YOUR TASK: Write out the lines of the records as a JSON list of strings, one string per line and no blank lines. Cover every record, and leave the pictures out.

# Start of RECORDS FOR THE TASK

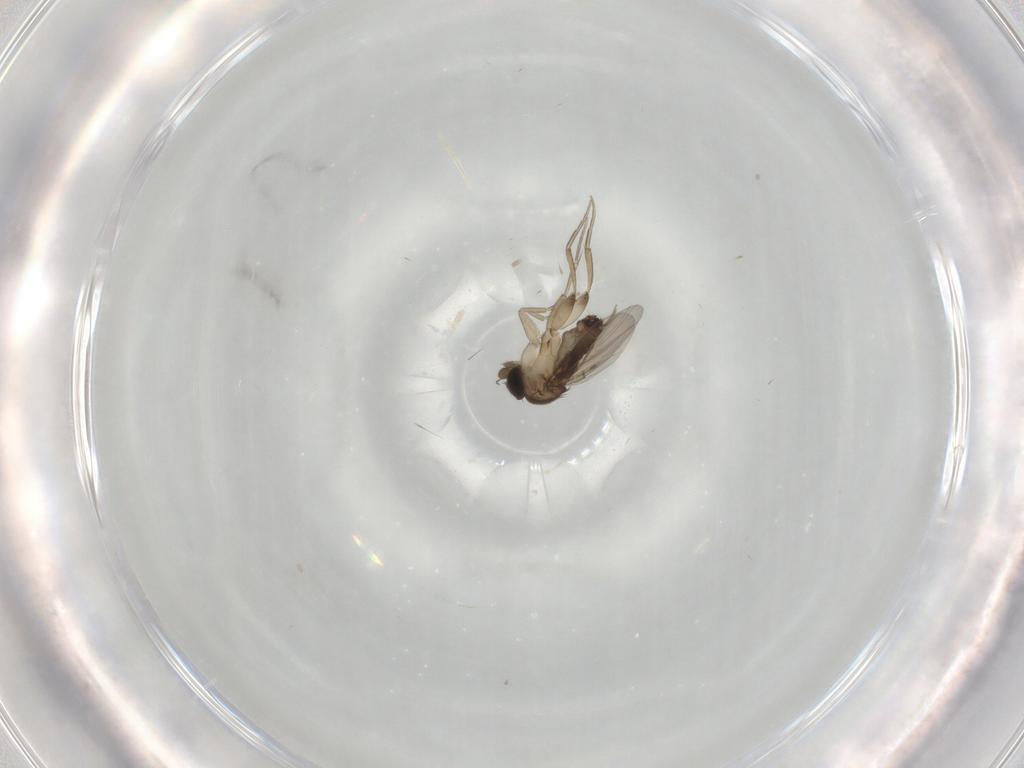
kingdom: Animalia
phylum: Arthropoda
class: Insecta
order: Diptera
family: Phoridae
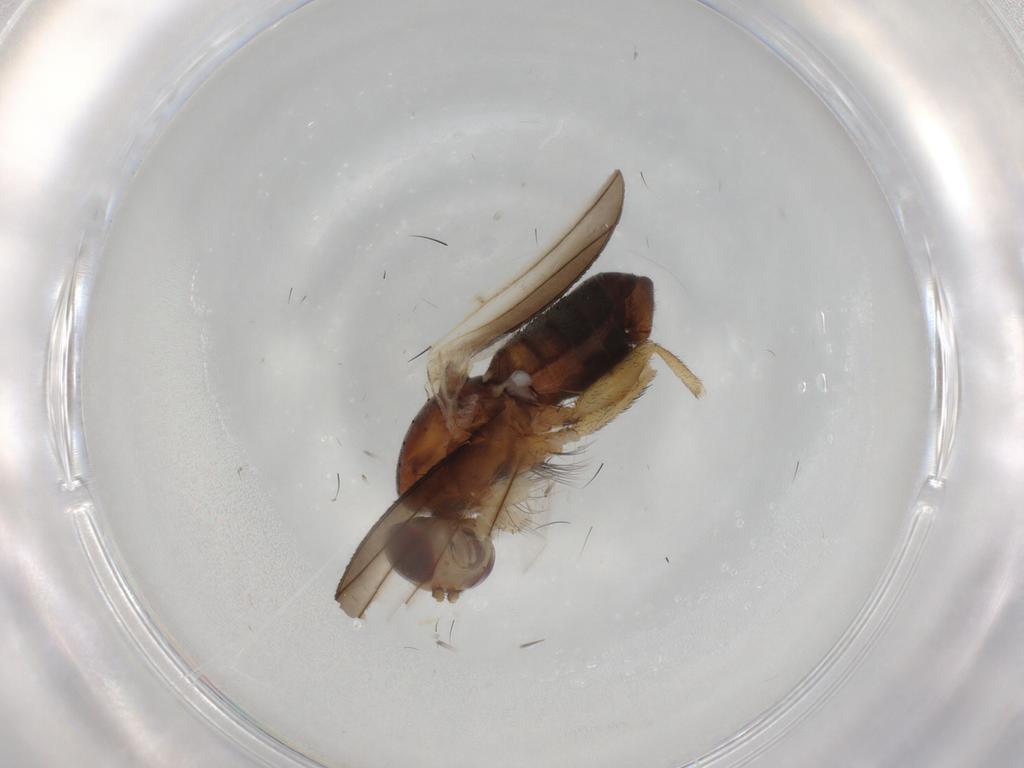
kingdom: Animalia
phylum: Arthropoda
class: Insecta
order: Diptera
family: Heleomyzidae
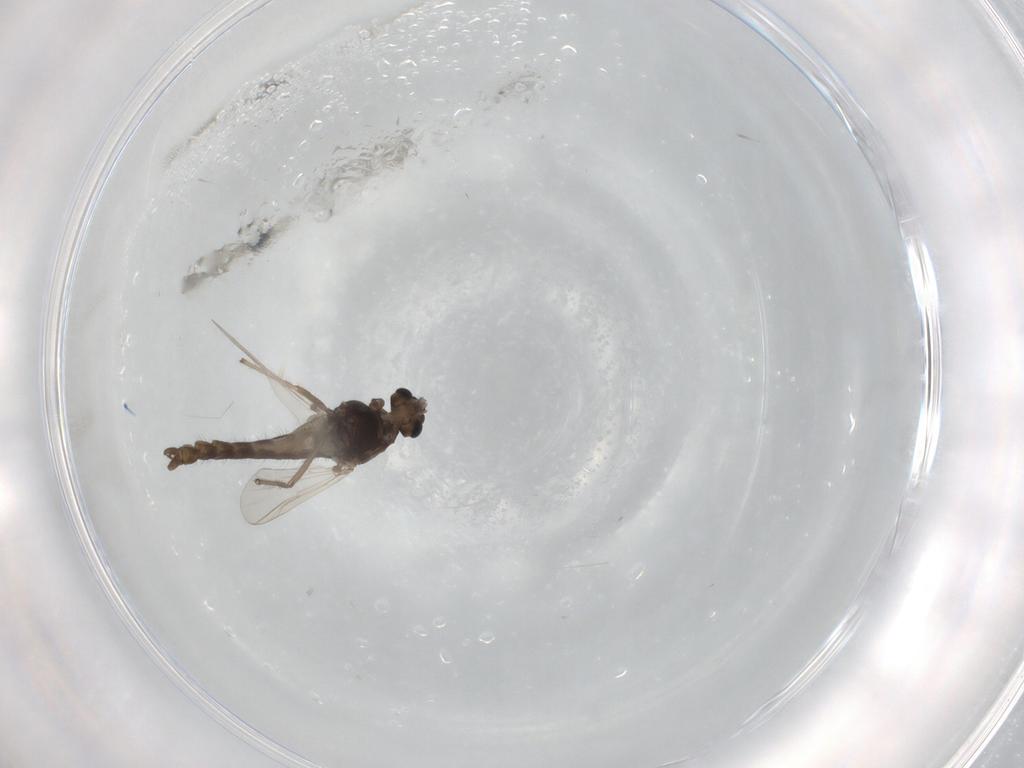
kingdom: Animalia
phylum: Arthropoda
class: Insecta
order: Diptera
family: Chironomidae
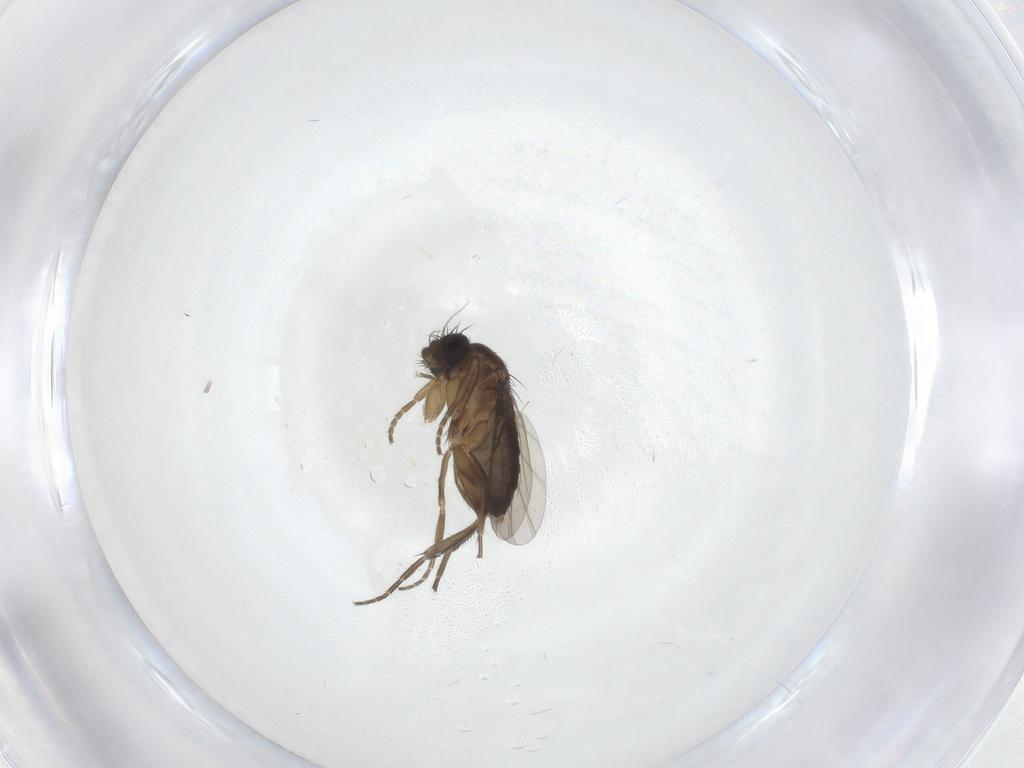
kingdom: Animalia
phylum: Arthropoda
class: Insecta
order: Diptera
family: Phoridae
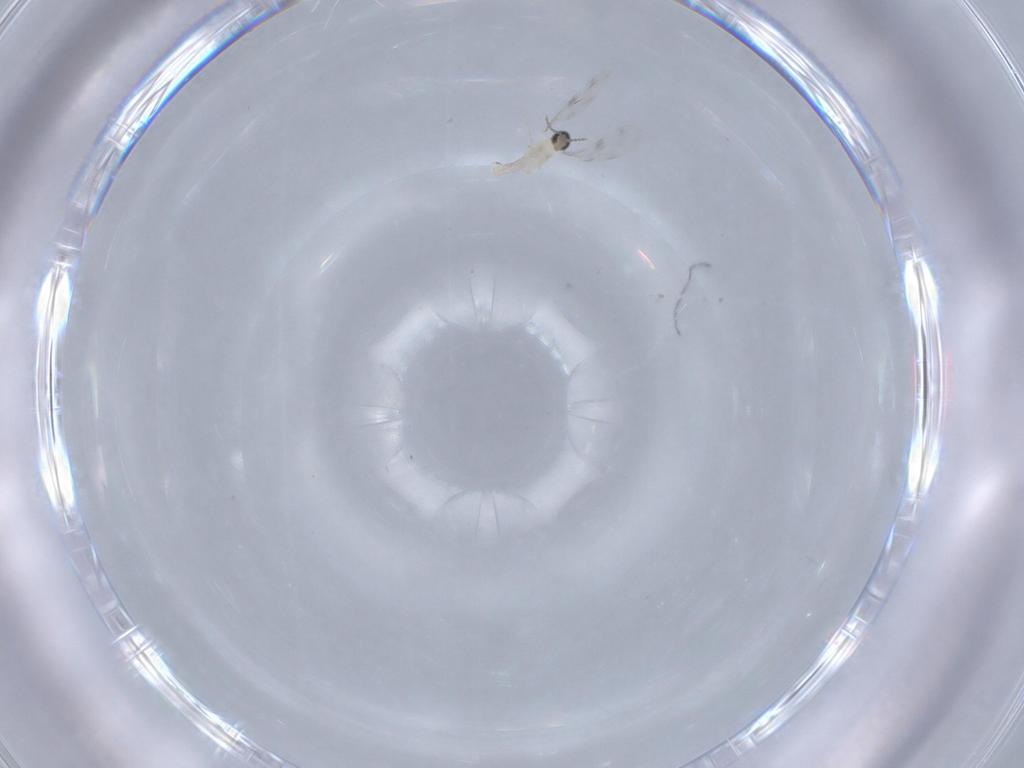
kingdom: Animalia
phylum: Arthropoda
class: Insecta
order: Diptera
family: Cecidomyiidae
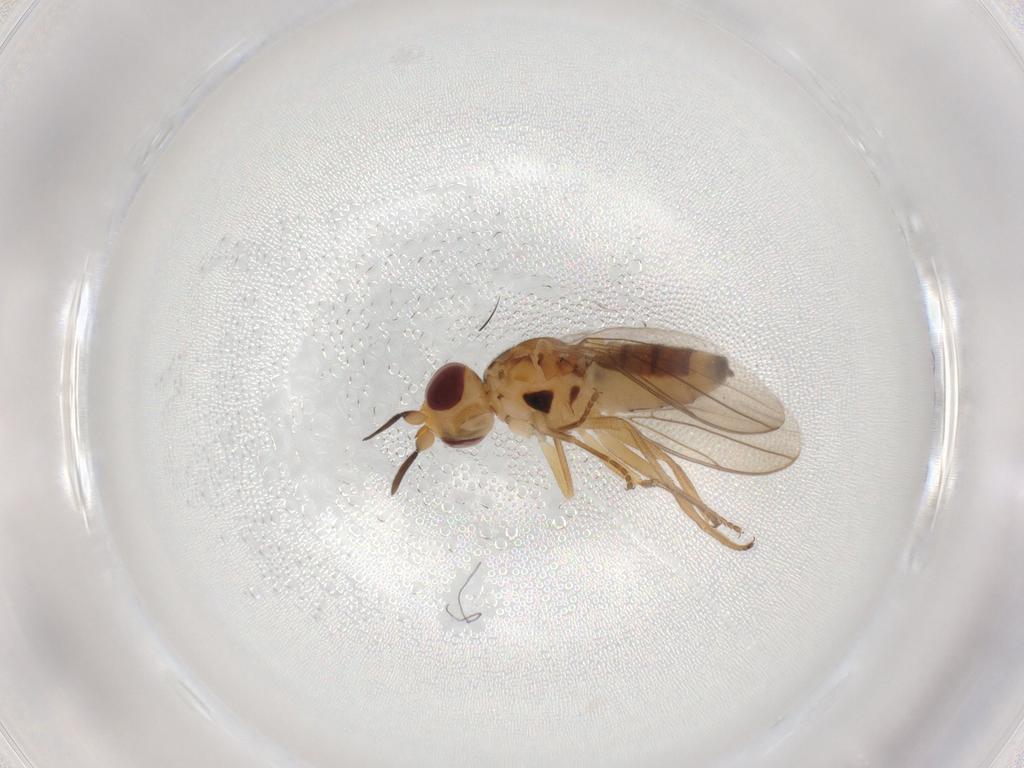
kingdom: Animalia
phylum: Arthropoda
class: Insecta
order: Diptera
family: Chloropidae
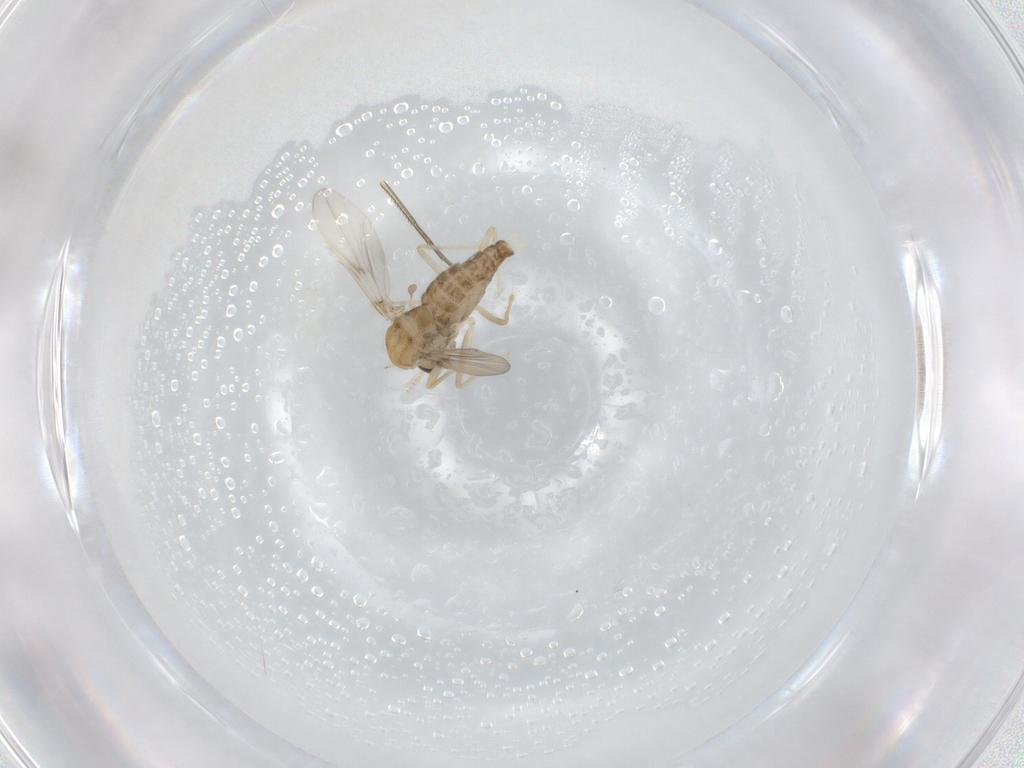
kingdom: Animalia
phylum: Arthropoda
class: Insecta
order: Diptera
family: Chironomidae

# End of RECORDS FOR THE TASK

ANSWER TO THE TASK:
[
  "kingdom: Animalia",
  "phylum: Arthropoda",
  "class: Insecta",
  "order: Diptera",
  "family: Phoridae",
  "kingdom: Animalia",
  "phylum: Arthropoda",
  "class: Insecta",
  "order: Diptera",
  "family: Heleomyzidae",
  "kingdom: Animalia",
  "phylum: Arthropoda",
  "class: Insecta",
  "order: Diptera",
  "family: Chironomidae",
  "kingdom: Animalia",
  "phylum: Arthropoda",
  "class: Insecta",
  "order: Diptera",
  "family: Phoridae",
  "kingdom: Animalia",
  "phylum: Arthropoda",
  "class: Insecta",
  "order: Diptera",
  "family: Cecidomyiidae",
  "kingdom: Animalia",
  "phylum: Arthropoda",
  "class: Insecta",
  "order: Diptera",
  "family: Chloropidae",
  "kingdom: Animalia",
  "phylum: Arthropoda",
  "class: Insecta",
  "order: Diptera",
  "family: Chironomidae"
]